## Aim
Retype each item below character for character, omitting the pictures from your answer.

Extracted data entries
# # # #

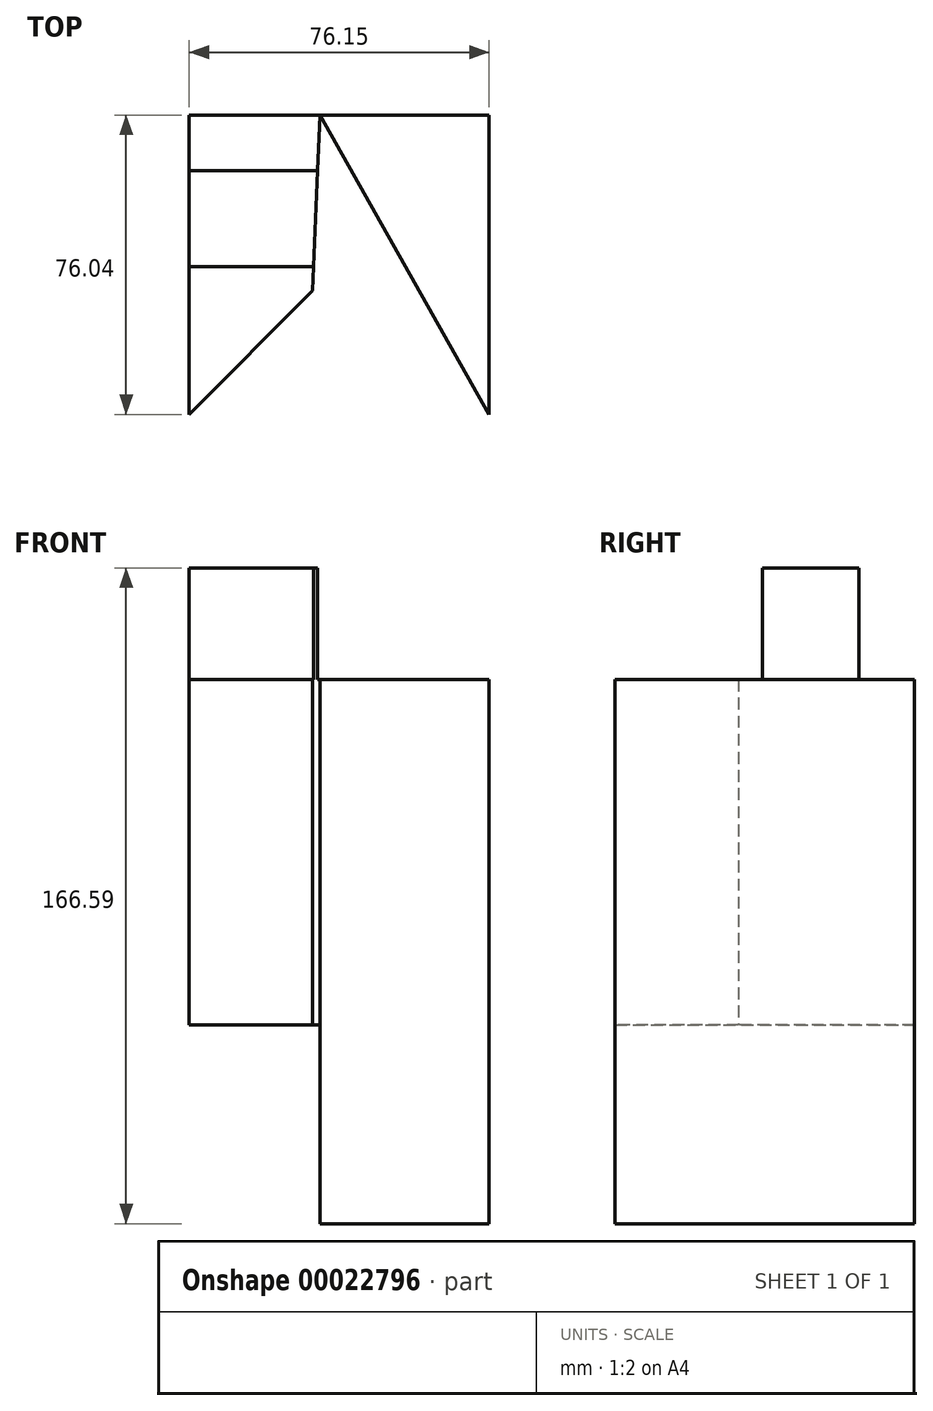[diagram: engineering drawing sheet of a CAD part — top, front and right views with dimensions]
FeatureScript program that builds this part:
annotation { "Feature Type Name" : "Feature", "Feature Type Description" : "" }
export const myFeature = defineFeature(function(context is Context, id is Id, definition is map)
    precondition{}
    {
        {
            var Q0;
            Q0=qCreatedBy(makeId("Top.planeOp"),FACE);
            var sketch = newSketch(context, id + "F0", { "sketchPlane" : qUnion([Q0])});
            skLineSegment(sketch, "E0", {"start": v(0, 76.04) * mm, "end": v(75.71, 76.04) * mm});
            skLineSegment(sketch, "E1", {"start": v(75.71, 76.04) * mm, "end": v(0, 0) * mm});
            skLineSegment(sketch, "E2", {"start": v(0, 0) * mm, "end": v(0, 76.04) * mm});
            skLineSegment(sketch, "E3", {"start": v(33.17, 76.04) * mm, "end": v(31.29, 31.42) * mm});
            skSolve(sketch);
        }
        {
            var Q0;
            {var subQ1=sQuery(id+"F0.wireOp",EDGE,"E2");Q0=makeQuery(id+"F0.imprint","IMPRINT",FACE,{"disambiguationData":[TD([[makeQuery(id+"F0.imprint","IMPRINT",EDGE,{"derivedFrom":subQ1}),-1.0]])]});}
            extrude(context, id + "F1", {"entities" : qUnion([Q0]), "depth" : 87.74 * mm});
        }
        {
            var Q0;
            Q0=makeQuery(id+"F1.opExtrude","CAP_FACE",FACE,{"disambiguationData":[OSD([sQuery(id+"F0.wireOp",EDGE,"E0"),sQuery(id+"F0.wireOp",EDGE,"E1"),sQuery(id+"F0.wireOp",EDGE,"E2"),sQuery(id+"F0.wireOp",EDGE,"E3")])],"isStart":false});
            var sketch = newSketch(context, id + "F2", { "sketchPlane" : qUnion([Q0])});
            skLineSegment(sketch, "E4", {"start": v(33.17, 76.04) * mm, "end": v(76.15, 76.04) * mm});
            skLineSegment(sketch, "E5", {"start": v(76.15, 76.04) * mm, "end": v(76.15, 0) * mm});
            skLineSegment(sketch, "E6", {"start": v(76.15, 0) * mm, "end": v(33.17, 76.04) * mm});
            skSolve(sketch);
        }
        {
            var Q0;
            Q0=makeQuery(id+"F2.imprint","IMPRINT",FACE,{"disambiguationData":[TD([[makeQuery(id+"F2.imprint","IMPRINT",EDGE,{"derivedFrom":sQuery(id+"F2.wireOp",EDGE,"E4")}),-1.0]])]});
            extrude(context, id + "F3", {"entities" : qUnion([Q0]), "oppositeDirection" : true, "depth" : 138.24 * mm});
        }
        {
            var Q0;
            Q0=makeQuery(id+"F1.opExtrude","CAP_FACE",FACE,{"disambiguationData":[OSD([sQuery(id+"F0.wireOp",EDGE,"E0"),sQuery(id+"F0.wireOp",EDGE,"E1"),sQuery(id+"F0.wireOp",EDGE,"E2"),sQuery(id+"F0.wireOp",EDGE,"E3")])],"isStart":false});
            var sketch = newSketch(context, id + "F4", { "sketchPlane" : qUnion([Q0])});
            skLineSegment(sketch, "E7", {"start": v(0, 61.94) * mm, "end": v(32.58, 61.94) * mm});
            skLineSegment(sketch, "E8", {"start": v(32.58, 61.94) * mm, "end": v(31.54, 37.51) * mm});
            skLineSegment(sketch, "E9", {"start": v(31.54, 37.51) * mm, "end": v(0, 37.51) * mm});
            skLineSegment(sketch, "E10", {"start": v(0, 37.51) * mm, "end": v(0, 61.94) * mm});
            skSolve(sketch);
        }
        {
            var Q0;
            Q0=makeQuery(id+"F4.imprint","IMPRINT",FACE,{"disambiguationData":[TD([[makeQuery(id+"F4.imprint","IMPRINT",EDGE,{"derivedFrom":sQuery(id+"F4.wireOp",EDGE,"E7")}),-1.0]])]});
            extrude(context, id + "F5", {"entities" : qUnion([Q0]), "operationType" : NewBodyOperationType.ADD, "depth" : 28.36 * mm});
        }
    });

# # # #

## Full output
[diagram: engineering drawing sheet of a CAD part — top, front and right views with dimensions]
FeatureScript program that builds this part:
annotation { "Feature Type Name" : "Feature", "Feature Type Description" : "" }
export const myFeature = defineFeature(function(context is Context, id is Id, definition is map)
    precondition{}
    {
        {
            var Q0;
            Q0=qCreatedBy(makeId("Top.planeOp"),FACE);
            var sketch = newSketch(context, id + "F0", { "sketchPlane" : qUnion([Q0])});
            skLineSegment(sketch, "E0", {"start": v(0, 76.04) * mm, "end": v(75.71, 76.04) * mm});
            skLineSegment(sketch, "E1", {"start": v(75.71, 76.04) * mm, "end": v(0, 0) * mm});
            skLineSegment(sketch, "E2", {"start": v(0, 0) * mm, "end": v(0, 76.04) * mm});
            skLineSegment(sketch, "E3", {"start": v(33.17, 76.04) * mm, "end": v(31.29, 31.42) * mm});
            skSolve(sketch);
        }
        {
            var Q0;
            {var subQ1=sQuery(id+"F0.wireOp",EDGE,"E2");Q0=makeQuery(id+"F0.imprint","IMPRINT",FACE,{"disambiguationData":[TD([[makeQuery(id+"F0.imprint","IMPRINT",EDGE,{"derivedFrom":subQ1}),-1.0]])]});}
            extrude(context, id + "F1", {"entities" : qUnion([Q0]), "depth" : 87.74 * mm});
        }
        {
            var Q0;
            Q0=makeQuery(id+"F1.opExtrude","CAP_FACE",FACE,{"disambiguationData":[OSD([sQuery(id+"F0.wireOp",EDGE,"E0"),sQuery(id+"F0.wireOp",EDGE,"E1"),sQuery(id+"F0.wireOp",EDGE,"E2"),sQuery(id+"F0.wireOp",EDGE,"E3")])],"isStart":false});
            var sketch = newSketch(context, id + "F2", { "sketchPlane" : qUnion([Q0])});
            skLineSegment(sketch, "E4", {"start": v(33.17, 76.04) * mm, "end": v(76.15, 76.04) * mm});
            skLineSegment(sketch, "E5", {"start": v(76.15, 76.04) * mm, "end": v(76.15, 0) * mm});
            skLineSegment(sketch, "E6", {"start": v(76.15, 0) * mm, "end": v(33.17, 76.04) * mm});
            skSolve(sketch);
        }
        {
            var Q0;
            Q0=makeQuery(id+"F2.imprint","IMPRINT",FACE,{"disambiguationData":[TD([[makeQuery(id+"F2.imprint","IMPRINT",EDGE,{"derivedFrom":sQuery(id+"F2.wireOp",EDGE,"E4")}),-1.0]])]});
            extrude(context, id + "F3", {"entities" : qUnion([Q0]), "oppositeDirection" : true, "depth" : 138.24 * mm});
        }
        {
            var Q0;
            Q0=makeQuery(id+"F1.opExtrude","CAP_FACE",FACE,{"disambiguationData":[OSD([sQuery(id+"F0.wireOp",EDGE,"E0"),sQuery(id+"F0.wireOp",EDGE,"E1"),sQuery(id+"F0.wireOp",EDGE,"E2"),sQuery(id+"F0.wireOp",EDGE,"E3")])],"isStart":false});
            var sketch = newSketch(context, id + "F4", { "sketchPlane" : qUnion([Q0])});
            skLineSegment(sketch, "E7", {"start": v(0, 61.94) * mm, "end": v(32.58, 61.94) * mm});
            skLineSegment(sketch, "E8", {"start": v(32.58, 61.94) * mm, "end": v(31.54, 37.51) * mm});
            skLineSegment(sketch, "E9", {"start": v(31.54, 37.51) * mm, "end": v(0, 37.51) * mm});
            skLineSegment(sketch, "E10", {"start": v(0, 37.51) * mm, "end": v(0, 61.94) * mm});
            skSolve(sketch);
        }
        {
            var Q0;
            Q0=makeQuery(id+"F4.imprint","IMPRINT",FACE,{"disambiguationData":[TD([[makeQuery(id+"F4.imprint","IMPRINT",EDGE,{"derivedFrom":sQuery(id+"F4.wireOp",EDGE,"E7")}),-1.0]])]});
            extrude(context, id + "F5", {"entities" : qUnion([Q0]), "operationType" : NewBodyOperationType.ADD, "depth" : 28.36 * mm});
        }
    });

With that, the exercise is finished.